[Data extracted from a collection]

============

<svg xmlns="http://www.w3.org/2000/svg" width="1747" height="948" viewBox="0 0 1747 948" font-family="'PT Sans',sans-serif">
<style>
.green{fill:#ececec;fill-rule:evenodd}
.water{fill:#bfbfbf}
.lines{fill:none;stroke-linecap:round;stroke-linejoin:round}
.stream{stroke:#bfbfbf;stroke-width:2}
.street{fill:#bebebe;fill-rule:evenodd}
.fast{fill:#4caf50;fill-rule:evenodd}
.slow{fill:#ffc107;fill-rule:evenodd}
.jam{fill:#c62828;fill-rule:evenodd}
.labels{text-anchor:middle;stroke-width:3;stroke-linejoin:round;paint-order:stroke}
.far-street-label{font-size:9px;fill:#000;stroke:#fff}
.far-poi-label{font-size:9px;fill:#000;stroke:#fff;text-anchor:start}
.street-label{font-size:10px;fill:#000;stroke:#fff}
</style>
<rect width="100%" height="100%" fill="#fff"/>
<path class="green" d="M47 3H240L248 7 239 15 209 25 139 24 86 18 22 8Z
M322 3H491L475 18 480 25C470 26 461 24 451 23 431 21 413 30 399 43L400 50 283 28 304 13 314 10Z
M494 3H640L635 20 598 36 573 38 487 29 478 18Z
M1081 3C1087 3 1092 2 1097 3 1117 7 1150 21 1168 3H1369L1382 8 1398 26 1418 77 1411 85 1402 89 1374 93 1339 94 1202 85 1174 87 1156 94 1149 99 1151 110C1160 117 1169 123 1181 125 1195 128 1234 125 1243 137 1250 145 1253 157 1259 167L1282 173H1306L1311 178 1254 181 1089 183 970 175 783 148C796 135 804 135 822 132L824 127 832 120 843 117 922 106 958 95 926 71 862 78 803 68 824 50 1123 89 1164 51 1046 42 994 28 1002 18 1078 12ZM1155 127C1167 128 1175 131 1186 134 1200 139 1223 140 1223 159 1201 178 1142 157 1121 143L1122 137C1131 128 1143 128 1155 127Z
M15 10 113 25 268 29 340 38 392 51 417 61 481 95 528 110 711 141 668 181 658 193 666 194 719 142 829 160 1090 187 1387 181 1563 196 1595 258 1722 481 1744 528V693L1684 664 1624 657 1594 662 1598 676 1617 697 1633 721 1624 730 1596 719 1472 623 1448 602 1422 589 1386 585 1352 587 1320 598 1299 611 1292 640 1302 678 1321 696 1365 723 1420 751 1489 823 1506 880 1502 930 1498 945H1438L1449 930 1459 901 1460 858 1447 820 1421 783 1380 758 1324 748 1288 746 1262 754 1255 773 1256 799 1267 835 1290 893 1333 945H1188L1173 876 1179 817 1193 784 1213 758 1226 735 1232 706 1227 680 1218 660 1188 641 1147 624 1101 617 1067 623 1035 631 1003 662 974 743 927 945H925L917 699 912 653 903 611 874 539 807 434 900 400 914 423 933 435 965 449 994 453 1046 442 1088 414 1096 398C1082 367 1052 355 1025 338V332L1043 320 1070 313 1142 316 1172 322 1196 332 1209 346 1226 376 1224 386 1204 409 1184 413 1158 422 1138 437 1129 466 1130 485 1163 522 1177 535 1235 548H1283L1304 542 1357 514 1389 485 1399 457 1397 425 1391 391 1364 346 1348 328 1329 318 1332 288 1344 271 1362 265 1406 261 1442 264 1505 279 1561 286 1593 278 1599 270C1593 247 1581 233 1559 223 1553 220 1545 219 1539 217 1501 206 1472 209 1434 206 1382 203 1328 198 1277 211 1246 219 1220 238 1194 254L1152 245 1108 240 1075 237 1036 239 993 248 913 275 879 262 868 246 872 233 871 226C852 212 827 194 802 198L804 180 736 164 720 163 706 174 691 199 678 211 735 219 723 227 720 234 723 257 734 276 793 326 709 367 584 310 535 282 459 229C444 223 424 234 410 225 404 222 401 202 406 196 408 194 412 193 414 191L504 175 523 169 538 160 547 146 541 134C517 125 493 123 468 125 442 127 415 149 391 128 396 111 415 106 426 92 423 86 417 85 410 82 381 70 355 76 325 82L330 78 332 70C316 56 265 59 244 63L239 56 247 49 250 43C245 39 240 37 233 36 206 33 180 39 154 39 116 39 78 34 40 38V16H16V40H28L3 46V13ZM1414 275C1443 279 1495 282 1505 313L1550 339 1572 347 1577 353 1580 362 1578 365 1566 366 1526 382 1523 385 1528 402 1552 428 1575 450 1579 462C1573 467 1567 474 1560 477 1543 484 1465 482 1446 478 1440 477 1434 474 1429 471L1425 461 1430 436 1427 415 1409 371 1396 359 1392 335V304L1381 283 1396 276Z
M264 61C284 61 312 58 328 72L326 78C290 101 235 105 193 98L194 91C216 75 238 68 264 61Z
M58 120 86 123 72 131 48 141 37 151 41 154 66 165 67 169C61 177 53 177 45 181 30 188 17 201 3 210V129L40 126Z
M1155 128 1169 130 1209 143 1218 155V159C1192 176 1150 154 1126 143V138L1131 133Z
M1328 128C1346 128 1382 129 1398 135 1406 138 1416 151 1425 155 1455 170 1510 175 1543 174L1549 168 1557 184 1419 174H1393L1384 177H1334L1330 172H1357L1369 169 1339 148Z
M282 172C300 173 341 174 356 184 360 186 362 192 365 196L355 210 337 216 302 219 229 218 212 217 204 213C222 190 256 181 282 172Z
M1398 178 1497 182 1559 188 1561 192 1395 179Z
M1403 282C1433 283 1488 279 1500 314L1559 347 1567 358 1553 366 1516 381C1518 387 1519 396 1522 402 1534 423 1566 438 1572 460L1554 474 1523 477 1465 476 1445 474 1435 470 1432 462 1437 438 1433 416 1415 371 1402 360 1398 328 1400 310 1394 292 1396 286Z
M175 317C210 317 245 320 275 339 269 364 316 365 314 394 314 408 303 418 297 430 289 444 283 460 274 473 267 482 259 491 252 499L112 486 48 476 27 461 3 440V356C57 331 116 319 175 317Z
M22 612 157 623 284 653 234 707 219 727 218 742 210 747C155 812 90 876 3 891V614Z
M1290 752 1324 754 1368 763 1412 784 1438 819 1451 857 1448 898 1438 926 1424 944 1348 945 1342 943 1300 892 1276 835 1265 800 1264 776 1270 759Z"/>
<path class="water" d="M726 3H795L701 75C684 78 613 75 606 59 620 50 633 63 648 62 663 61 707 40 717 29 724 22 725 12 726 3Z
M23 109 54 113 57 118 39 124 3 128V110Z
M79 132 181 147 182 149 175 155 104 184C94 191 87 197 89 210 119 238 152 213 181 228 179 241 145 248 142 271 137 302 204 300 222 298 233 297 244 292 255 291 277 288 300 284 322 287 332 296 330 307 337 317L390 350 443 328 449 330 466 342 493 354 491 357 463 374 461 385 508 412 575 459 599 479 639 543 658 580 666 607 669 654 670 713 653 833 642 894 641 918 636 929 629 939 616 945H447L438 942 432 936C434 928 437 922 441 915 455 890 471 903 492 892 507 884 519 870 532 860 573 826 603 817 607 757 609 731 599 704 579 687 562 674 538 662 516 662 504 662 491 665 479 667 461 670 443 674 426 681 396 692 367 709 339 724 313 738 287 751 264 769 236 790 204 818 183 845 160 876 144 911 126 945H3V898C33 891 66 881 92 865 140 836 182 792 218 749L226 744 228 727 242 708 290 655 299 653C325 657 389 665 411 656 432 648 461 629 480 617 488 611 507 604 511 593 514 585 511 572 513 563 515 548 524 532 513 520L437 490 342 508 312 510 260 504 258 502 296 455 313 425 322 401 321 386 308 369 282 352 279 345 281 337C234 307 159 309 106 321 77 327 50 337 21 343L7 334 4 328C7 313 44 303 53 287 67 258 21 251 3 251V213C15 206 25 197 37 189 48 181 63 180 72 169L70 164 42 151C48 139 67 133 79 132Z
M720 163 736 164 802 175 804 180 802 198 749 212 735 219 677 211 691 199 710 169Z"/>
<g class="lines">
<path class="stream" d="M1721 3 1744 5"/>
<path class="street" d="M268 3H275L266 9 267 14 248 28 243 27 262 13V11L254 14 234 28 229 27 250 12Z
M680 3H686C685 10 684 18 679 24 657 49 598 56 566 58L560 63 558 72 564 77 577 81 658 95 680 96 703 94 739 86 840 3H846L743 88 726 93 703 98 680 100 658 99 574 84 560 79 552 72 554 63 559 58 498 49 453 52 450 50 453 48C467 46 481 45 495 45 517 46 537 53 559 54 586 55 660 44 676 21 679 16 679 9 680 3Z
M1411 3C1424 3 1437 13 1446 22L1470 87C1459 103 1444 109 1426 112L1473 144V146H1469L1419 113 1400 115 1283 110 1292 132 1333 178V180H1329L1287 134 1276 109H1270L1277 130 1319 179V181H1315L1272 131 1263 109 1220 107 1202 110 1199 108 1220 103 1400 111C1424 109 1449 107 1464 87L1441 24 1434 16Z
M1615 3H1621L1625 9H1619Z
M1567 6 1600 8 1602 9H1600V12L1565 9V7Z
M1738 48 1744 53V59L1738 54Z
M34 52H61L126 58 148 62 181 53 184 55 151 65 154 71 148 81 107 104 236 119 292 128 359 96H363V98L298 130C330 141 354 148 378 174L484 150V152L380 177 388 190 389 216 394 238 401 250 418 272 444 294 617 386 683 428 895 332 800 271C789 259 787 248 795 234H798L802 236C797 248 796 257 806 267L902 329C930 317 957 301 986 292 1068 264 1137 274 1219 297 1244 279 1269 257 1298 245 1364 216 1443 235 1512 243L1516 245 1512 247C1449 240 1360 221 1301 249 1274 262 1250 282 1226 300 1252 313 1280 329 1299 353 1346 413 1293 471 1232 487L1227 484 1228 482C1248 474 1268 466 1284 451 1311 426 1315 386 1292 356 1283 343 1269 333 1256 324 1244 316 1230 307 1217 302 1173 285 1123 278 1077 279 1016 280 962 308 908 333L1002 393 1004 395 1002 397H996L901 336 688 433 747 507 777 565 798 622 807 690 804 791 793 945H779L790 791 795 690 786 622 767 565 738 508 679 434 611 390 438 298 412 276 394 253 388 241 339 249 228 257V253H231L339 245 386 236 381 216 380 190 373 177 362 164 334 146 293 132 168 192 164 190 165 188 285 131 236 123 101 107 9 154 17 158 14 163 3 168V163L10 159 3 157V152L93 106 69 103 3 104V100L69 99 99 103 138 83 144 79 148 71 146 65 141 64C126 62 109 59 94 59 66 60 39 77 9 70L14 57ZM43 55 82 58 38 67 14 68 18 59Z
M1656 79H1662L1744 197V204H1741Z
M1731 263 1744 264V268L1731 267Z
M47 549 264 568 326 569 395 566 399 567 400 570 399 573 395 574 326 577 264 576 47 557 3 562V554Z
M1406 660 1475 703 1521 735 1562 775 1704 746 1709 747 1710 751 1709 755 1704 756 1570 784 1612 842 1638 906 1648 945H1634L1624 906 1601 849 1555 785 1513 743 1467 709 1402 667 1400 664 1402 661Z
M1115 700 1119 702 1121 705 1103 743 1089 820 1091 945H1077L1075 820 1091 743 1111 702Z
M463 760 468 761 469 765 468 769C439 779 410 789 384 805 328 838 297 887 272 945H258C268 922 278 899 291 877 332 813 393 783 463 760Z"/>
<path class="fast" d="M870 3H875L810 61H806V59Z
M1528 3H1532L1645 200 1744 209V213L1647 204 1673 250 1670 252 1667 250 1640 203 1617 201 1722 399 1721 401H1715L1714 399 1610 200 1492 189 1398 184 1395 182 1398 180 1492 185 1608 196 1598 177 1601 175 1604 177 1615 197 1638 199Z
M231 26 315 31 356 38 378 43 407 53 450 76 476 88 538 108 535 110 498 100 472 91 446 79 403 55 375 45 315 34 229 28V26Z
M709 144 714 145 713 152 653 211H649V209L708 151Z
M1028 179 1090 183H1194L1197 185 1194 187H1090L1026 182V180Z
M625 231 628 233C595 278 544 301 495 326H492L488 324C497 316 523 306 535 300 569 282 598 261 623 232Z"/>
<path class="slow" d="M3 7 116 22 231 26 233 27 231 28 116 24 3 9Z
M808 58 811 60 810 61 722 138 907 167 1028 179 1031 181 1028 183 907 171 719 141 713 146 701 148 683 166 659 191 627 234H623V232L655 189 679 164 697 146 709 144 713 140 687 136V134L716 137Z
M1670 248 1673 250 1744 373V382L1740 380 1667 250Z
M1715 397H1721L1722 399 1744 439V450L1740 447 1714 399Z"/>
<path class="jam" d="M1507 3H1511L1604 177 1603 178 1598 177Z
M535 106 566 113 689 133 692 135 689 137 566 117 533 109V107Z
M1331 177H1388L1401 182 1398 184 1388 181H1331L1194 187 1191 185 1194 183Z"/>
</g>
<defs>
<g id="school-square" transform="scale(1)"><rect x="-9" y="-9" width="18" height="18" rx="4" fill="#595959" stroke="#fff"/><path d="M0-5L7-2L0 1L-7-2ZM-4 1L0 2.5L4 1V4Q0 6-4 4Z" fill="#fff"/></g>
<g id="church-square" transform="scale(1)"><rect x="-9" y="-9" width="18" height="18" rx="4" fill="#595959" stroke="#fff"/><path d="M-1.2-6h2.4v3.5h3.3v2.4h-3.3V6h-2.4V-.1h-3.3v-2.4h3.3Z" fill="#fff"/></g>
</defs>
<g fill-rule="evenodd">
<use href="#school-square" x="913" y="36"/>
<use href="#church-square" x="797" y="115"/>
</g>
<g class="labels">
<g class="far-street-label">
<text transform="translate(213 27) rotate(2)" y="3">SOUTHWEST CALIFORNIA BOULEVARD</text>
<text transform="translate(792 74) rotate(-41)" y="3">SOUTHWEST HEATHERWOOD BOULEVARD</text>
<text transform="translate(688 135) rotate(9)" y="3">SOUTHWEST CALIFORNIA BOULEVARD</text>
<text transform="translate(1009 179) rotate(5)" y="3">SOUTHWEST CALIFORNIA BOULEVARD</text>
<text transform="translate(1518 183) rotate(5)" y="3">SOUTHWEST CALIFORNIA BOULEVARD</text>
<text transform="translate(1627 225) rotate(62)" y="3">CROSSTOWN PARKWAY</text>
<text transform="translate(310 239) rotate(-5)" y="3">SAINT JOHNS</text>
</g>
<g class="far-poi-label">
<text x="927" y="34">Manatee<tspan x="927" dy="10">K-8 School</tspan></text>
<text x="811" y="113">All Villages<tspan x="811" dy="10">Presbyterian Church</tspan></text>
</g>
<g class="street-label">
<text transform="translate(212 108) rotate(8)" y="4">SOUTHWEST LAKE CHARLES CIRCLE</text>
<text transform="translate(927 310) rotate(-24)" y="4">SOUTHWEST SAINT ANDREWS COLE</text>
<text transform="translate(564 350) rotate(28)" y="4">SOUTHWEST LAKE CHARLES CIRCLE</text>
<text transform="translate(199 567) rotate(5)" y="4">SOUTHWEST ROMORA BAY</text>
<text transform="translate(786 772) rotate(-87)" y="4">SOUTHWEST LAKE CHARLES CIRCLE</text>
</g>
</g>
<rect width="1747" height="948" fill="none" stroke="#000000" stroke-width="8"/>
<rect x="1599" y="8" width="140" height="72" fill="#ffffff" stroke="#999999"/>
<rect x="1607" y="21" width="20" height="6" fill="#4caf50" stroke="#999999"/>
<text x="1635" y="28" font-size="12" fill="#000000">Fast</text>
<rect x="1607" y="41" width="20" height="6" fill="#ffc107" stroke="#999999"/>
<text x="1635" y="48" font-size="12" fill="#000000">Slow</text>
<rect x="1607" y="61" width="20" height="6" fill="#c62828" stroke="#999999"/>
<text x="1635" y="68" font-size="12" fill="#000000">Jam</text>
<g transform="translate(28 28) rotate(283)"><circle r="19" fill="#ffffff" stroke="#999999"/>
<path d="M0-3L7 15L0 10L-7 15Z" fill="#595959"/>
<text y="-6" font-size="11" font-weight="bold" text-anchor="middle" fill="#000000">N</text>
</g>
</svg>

============

[The problem] State the number of lines above that hold the string "evenodd", with nothing added.

[Output of the exercise] 6